> EXERCISE:
Each entry is to be given again word for word; images are dropped.

> EXTRACTED INFORMATION:
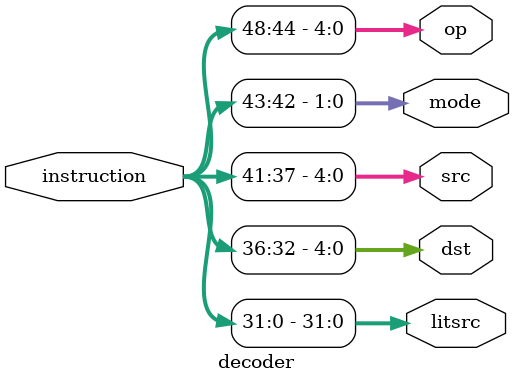
<source format=v>
`timescale 1ns / 1ps

/*
Name: Silas Rodriguez
R-Number: R-11679913
Assignment: Project 5
*/

module decoder(
    input [48:0] instruction,
    output wire [31:0] litsrc,
    output wire [4:0] dst,
    output wire [4:0] src,
    output wire [1:0] mode,
    output wire [4:0] op
);

    /*
    All the instruction decoder needs to do is take incoming instructions 
    and pass them to the data path on seperate busses to be handled.
    */
    assign op = instruction[48:44];
    assign mode = instruction[43:42];
    assign src = instruction[41:37];
    assign dst = instruction[36:32];
    assign litsrc = instruction[31:0];
    
    /*
        Immediately, all instructions are going to pipeline registers to be executed properly
        op -> Eventually ALU so that the ALU executes the operation
        mode -> MUX right before ALU and after in order to pass allow the correct data into the ALU on A and B bus
                and store to the correct address
        src -> register file to get the select register
        dst -> register file / POST ALU mux to store outputs to right location
        litsrc ->  generate this number in Hex, and register file, a mux will select which to use.
    */
endmodule

</source>
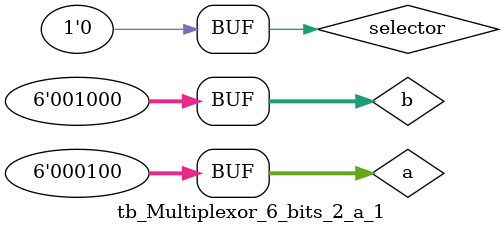
<source format=v>
module tb_Multiplexor_6_bits_2_a_1();

reg [5:0] a;
reg [5:0] b;
reg selector;
wire [5:0] salida;


Multiplexor_6_bits_2_a_1 mux ( .a( a ), .b( b ), .selector( selector ), .salida( salida ) );


initial begin
    a=5'd4;
    b=5'd8;
    selector=1'b1;
    #100;

    a=5'd4;
    b=5'd8;
    selector=1'b0;
    #100;
end


endmodule
</source>
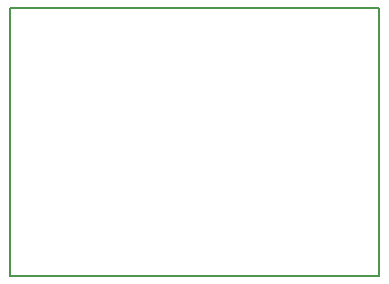
<source format=gbr>
G04 #@! TF.FileFunction,Profile,NP*
%FSLAX46Y46*%
G04 Gerber Fmt 4.6, Leading zero omitted, Abs format (unit mm)*
G04 Created by KiCad (PCBNEW 4.0.2+dfsg1-stable) date Qua 18 Mai 2016 07:52:08 BRT*
%MOMM*%
G01*
G04 APERTURE LIST*
%ADD10C,0.100000*%
%ADD11C,0.150000*%
G04 APERTURE END LIST*
D10*
D11*
X172000000Y-95000000D02*
X172000000Y-117750000D01*
X140750000Y-95000000D02*
X140750000Y-117750000D01*
X140750000Y-95000000D02*
X172000000Y-95000000D01*
X140750000Y-117750000D02*
X172000000Y-117750000D01*
M02*

</source>
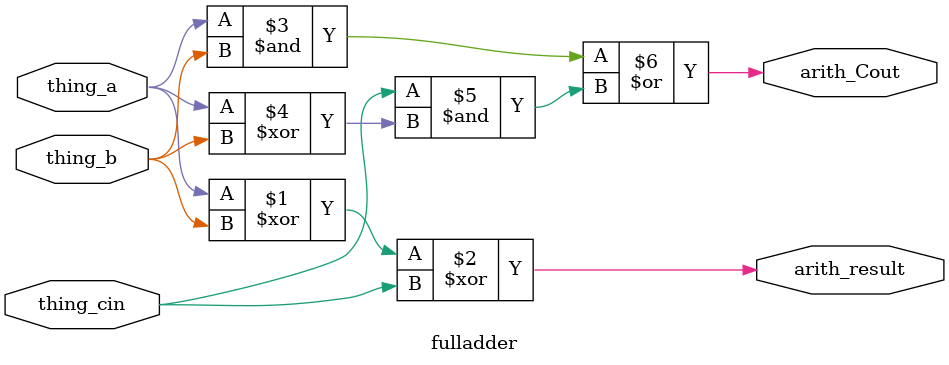
<source format=sv>
`timescale 1ns / 1ps
module fulladder (
		input logic thing_a, thing_b, thing_cin,
		output logic arith_result, arith_Cout);

	assign arith_result = thing_a^thing_b^thing_cin;
	assign arith_Cout = (thing_a&thing_b)|(thing_cin&(thing_a^thing_b));

endmodule

</source>
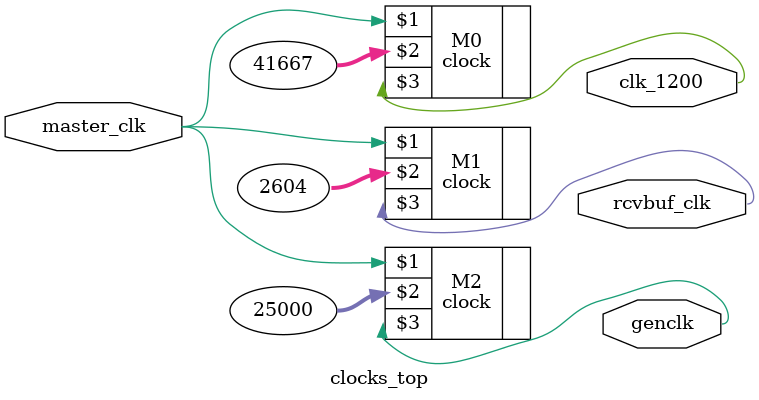
<source format=v>
/*  Author: bkeith

	File: clocks_top.v 
    Description: This module produces the various clocks required by the 
    			  submodules of satcom.v   
	
	Inputs:		master_clk		- 100 MHz system clock
				
	Outputs:	rcvbuf_clk		- clock for rx buffer (rx_buffer.v)
				clk_1200		- clock for dispensing data into communications 
								  loopback at 1200 b/sec (rx_buffer.v)
				genclk			- clock for buffer control state machine (buffer_control.v)
	
	History:	3/11/14		- started.	
*/

module clocks_top(
	input master_clk,
	output wire rcvbuf_clk,
	output wire clk_1200,
	output wire genclk
	);

	clock M0 (master_clk, 41667, clk_1200);		// 1200 Hz
	clock M1 (master_clk, 2604, rcvbuf_clk);		// 16*1200 Hz 
	clock M2 (master_clk, 25000, genclk);		// 2000 Hz

endmodule

</source>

> SOLUTION TO THE PROBLEM:
<source format=v>
`timescale 1ns / 1ps

/*
Name: Silas Rodriguez
R-Number: R-11679913
Assignment: Project 5
*/

module decoder(
    input [48:0] instruction,
    output wire [31:0] litsrc,
    output wire [4:0] dst,
    output wire [4:0] src,
    output wire [1:0] mode,
    output wire [4:0] op
);

    /*
    All the instruction decoder needs to do is take incoming instructions 
    and pass them to the data path on seperate busses to be handled.
    */
    assign op = instruction[48:44];
    assign mode = instruction[43:42];
    assign src = instruction[41:37];
    assign dst = instruction[36:32];
    assign litsrc = instruction[31:0];
    
    /*
        Immediately, all instructions are going to pipeline registers to be executed properly
        op -> Eventually ALU so that the ALU executes the operation
        mode -> MUX right before ALU and after in order to pass allow the correct data into the ALU on A and B bus
                and store to the correct address
        src -> register file to get the select register
        dst -> register file / POST ALU mux to store outputs to right location
        litsrc ->  generate this number in Hex, and register file, a mux will select which to use.
    */
endmodule

</source>
<source format=v>
module tb_Multiplexor_6_bits_2_a_1();

reg [5:0] a;
reg [5:0] b;
reg selector;
wire [5:0] salida;


Multiplexor_6_bits_2_a_1 mux ( .a( a ), .b( b ), .selector( selector ), .salida( salida ) );


initial begin
    a=5'd4;
    b=5'd8;
    selector=1'b1;
    #100;

    a=5'd4;
    b=5'd8;
    selector=1'b0;
    #100;
end


endmodule
</source>
<source format=gbr>
G04 #@! TF.FileFunction,Profile,NP*
%FSLAX46Y46*%
G04 Gerber Fmt 4.6, Leading zero omitted, Abs format (unit mm)*
G04 Created by KiCad (PCBNEW 4.0.2+dfsg1-stable) date Qua 18 Mai 2016 07:52:08 BRT*
%MOMM*%
G01*
G04 APERTURE LIST*
%ADD10C,0.100000*%
%ADD11C,0.150000*%
G04 APERTURE END LIST*
D10*
D11*
X172000000Y-95000000D02*
X172000000Y-117750000D01*
X140750000Y-95000000D02*
X140750000Y-117750000D01*
X140750000Y-95000000D02*
X172000000Y-95000000D01*
X140750000Y-117750000D02*
X172000000Y-117750000D01*
M02*

</source>
<source format=sv>
`timescale 1ns / 1ps
module fulladder (
		input logic thing_a, thing_b, thing_cin,
		output logic arith_result, arith_Cout);

	assign arith_result = thing_a^thing_b^thing_cin;
	assign arith_Cout = (thing_a&thing_b)|(thing_cin&(thing_a^thing_b));

endmodule

</source>
<source format=v>
/*  Author: bkeith

	File: clocks_top.v 
    Description: This module produces the various clocks required by the 
    			  submodules of satcom.v   
	
	Inputs:		master_clk		- 100 MHz system clock
				
	Outputs:	rcvbuf_clk		- clock for rx buffer (rx_buffer.v)
				clk_1200		- clock for dispensing data into communications 
								  loopback at 1200 b/sec (rx_buffer.v)
				genclk			- clock for buffer control state machine (buffer_control.v)
	
	History:	3/11/14		- started.	
*/

module clocks_top(
	input master_clk,
	output wire rcvbuf_clk,
	output wire clk_1200,
	output wire genclk
	);

	clock M0 (master_clk, 41667, clk_1200);		// 1200 Hz
	clock M1 (master_clk, 2604, rcvbuf_clk);		// 16*1200 Hz 
	clock M2 (master_clk, 25000, genclk);		// 2000 Hz

endmodule

</source>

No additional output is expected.